When you think of badass underwater robots, a new creation from researchers at China’s Beihang University and Harvard University has to rank pretty darn high. What they have developed is a fish-inspired suction cup robot, designed to hitch rides on passing sharks and other aquatic animals, without hurting them. (Or, you know, hopefully without being munched in the process.) The technology could prove an invaluable tool in helping marine biologists better understand and track their subjects, or simply providing a new form of underwater robot locomotion that requires less energy expenditure.
Li Wen, a researcher on the project from Beihang University, says he was inspired to develop the project while working on 3D-printed shark skin research at Harvard University in 2012. While trying to find a good image of a shark for his academic paper, he noticed that, attached to the shark in one picture, was a small creature called a remora — or suckerfish.
“We are amazed by the structure of remora’s suction disc, which lets it hitchhike on a variety of hosts,” Wen told Digital Trends. “[As a result], we decided to start this bio-robotic remora project. There are several applications for this remora disc robot. For example, we can use this bio-robotic disc as a tag to monitor marine animals. We can also use this disc to grip large, flat objects underwater, or integrate it with an underwater robot, therefore allowing it to hitchhike to save power.”
Although there are plenty of innovative underwater robots, developing materials that are capable of gripping to things underwater is a major challenge in its own right. In the past, we covered other intriguing attempts at solving this problem, such as a U.S. Navy project which aims to replicate the proteins in mussels to create underwater glue. In the case of the remora disc robot, researchers could have found a workable alternative method, however.

# Exercise
Copy the whole article on the remora-inspired suction disc robot word for word.

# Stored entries

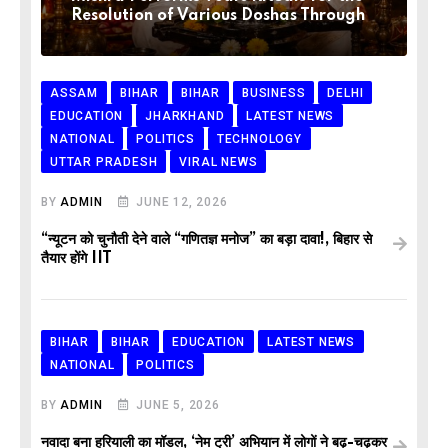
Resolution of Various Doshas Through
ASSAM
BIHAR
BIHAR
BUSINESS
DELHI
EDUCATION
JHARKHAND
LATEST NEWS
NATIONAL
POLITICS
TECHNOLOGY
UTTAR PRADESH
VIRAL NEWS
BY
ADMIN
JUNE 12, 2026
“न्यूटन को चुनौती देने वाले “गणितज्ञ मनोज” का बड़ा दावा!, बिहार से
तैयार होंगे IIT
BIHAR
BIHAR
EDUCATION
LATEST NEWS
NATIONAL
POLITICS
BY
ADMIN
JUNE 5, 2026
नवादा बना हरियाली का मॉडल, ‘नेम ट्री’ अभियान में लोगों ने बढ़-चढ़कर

* * *

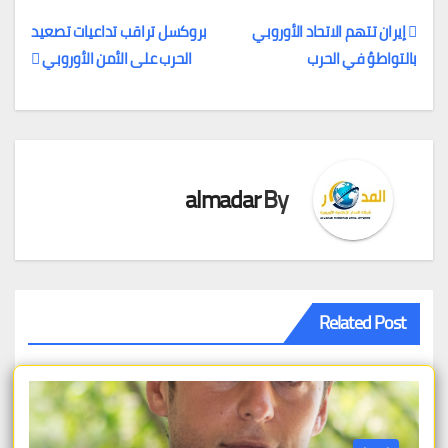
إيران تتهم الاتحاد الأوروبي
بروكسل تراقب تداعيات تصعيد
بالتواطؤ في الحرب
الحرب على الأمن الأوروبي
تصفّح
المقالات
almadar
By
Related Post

# Answer section
When you think of badass underwater robots, a new creation from researchers at China’s Beihang University and Harvard University has to rank pretty darn high. What they have developed is a fish-inspired suction cup robot, designed to hitch rides on passing sharks and other aquatic animals, without hurting them. (Or, you know, hopefully without being munched in the process.) The technology could prove an invaluable tool in helping marine biologists better understand and track their subjects, or simply providing a new form of underwater robot locomotion that requires less energy expenditure.
Li Wen, a researcher on the project from Beihang University, says he was inspired to develop the project while working on 3D-printed shark skin research at Harvard University in 2012. While trying to find a good image of a shark for his academic paper, he noticed that, attached to the shark in one picture, was a small creature called a remora — or suckerfish.
“We are amazed by the structure of remora’s suction disc, which lets it hitchhike on a variety of hosts,” Wen told Digital Trends. “[As a result], we decided to start this bio-robotic remora project. There are several applications for this remora disc robot. For example, we can use this bio-robotic disc as a tag to monitor marine animals. We can also use this disc to grip large, flat objects underwater, or integrate it with an underwater robot, therefore allowing it to hitchhike to save power.”
Although there are plenty of innovative underwater robots, developing materials that are capable of gripping to things underwater is a major challenge in its own right. In the past, we covered other intriguing attempts at solving this problem, such as a U.S. Navy project which aims to replicate the proteins in mussels to create underwater glue. In the case of the remora disc robot, researchers could have found a workable alternative method, however.